Posted by: Uzair Kayani | November 17, 2008 at 08:20 AM
The UAW needs a little tough love. It derailed the Cerberus deal at Delphi. Today GM suffers a loss of about $2,000 per vehicle sold. On the other hand Toyota whose employees are not part of the UAW earns a profit of about $1,200 per vehicle sold. If GM was able to operate with labor prices near Toyota’s it would have pocketed an additional $29,715,200,000.
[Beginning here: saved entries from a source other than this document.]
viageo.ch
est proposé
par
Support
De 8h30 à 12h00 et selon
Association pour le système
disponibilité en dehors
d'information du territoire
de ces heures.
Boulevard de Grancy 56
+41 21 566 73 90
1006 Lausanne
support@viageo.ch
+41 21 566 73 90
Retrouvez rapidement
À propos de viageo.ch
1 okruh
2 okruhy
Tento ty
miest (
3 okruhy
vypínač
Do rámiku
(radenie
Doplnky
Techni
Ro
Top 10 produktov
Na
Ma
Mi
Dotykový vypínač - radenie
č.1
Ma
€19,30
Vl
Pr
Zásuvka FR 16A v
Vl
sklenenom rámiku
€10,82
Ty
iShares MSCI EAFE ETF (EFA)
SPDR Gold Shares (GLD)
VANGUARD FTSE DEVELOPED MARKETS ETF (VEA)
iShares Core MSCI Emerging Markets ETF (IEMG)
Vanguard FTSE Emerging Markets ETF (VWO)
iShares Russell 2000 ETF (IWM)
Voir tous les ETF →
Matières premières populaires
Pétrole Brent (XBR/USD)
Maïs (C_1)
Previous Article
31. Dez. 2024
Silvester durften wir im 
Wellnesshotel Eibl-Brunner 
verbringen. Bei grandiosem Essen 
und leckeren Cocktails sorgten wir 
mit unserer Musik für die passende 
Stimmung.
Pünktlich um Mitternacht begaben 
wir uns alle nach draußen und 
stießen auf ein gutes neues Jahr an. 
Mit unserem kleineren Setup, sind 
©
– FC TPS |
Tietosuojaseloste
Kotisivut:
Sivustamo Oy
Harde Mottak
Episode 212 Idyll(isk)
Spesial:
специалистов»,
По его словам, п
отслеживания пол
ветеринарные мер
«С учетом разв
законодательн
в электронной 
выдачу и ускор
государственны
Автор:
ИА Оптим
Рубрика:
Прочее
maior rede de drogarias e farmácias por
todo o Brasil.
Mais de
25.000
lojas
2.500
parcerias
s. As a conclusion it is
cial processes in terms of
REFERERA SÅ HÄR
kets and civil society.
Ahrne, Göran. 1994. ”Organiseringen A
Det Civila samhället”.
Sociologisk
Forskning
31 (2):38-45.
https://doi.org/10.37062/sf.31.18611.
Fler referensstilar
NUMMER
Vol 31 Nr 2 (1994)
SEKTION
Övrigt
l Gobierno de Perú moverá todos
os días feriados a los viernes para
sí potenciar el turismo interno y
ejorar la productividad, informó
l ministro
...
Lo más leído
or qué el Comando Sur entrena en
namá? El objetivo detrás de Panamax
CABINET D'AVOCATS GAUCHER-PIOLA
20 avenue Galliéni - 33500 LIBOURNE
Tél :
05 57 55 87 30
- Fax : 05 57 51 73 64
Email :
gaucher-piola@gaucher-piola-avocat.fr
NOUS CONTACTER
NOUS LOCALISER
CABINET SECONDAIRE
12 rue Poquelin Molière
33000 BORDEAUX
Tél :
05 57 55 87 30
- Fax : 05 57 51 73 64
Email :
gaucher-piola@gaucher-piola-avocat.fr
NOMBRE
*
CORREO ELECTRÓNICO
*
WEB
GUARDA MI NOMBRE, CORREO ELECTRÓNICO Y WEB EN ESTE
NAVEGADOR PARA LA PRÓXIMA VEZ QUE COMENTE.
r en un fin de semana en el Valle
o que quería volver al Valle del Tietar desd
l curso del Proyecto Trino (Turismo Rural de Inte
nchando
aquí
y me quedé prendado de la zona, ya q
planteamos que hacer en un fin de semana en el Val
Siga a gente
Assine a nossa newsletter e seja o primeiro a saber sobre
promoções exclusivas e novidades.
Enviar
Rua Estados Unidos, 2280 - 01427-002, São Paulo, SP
http://nomedals.blogspot.com/2008/11/gm-bailout-makes-no-sense.html
Posted by: Jason | November 19, 2008 at 07:22 AM
What does sense have to do with it? Since when do politicians suffer from this malady? Paybacks are in order. It remains to be seen if the union money injected into the democrat party will pay off. Probably not in this Congress but the bailout is coming. Maybe we call it a loan guarantee or a recovery fund etc. but the simple fact that every congressman is also being bombarded by every car dealer to do something assures us that it's coming.
But you are missing the essencial truth about GM. They are building crap nobody wants, are slow to get to market, have no plan for a future, and have been mis-managed into the ground.
The old UAW union stuff just doesn't hold water. Audi, VW, MB, Citroen, Peugeot, Renault, Volvo, Saab, Jaguar, Vauxhall, Rover, BMW, and every other European manufacturer have an organised work force, that is paid higher than an American UAW member. They are all healthy, and are all building desirable products.
Posted by: Andrew Roberts | November 22, 2008 at 12:18 AM
It is not wages that are dragging down the big three, specifically GM, it is healthcare and pension liabilities that will be the downfall of the industry. GM burns about 2/3rds of their cash on these payments (about 11 bil. of a total 17 bil. in 2008), which is just not a sustainable business model.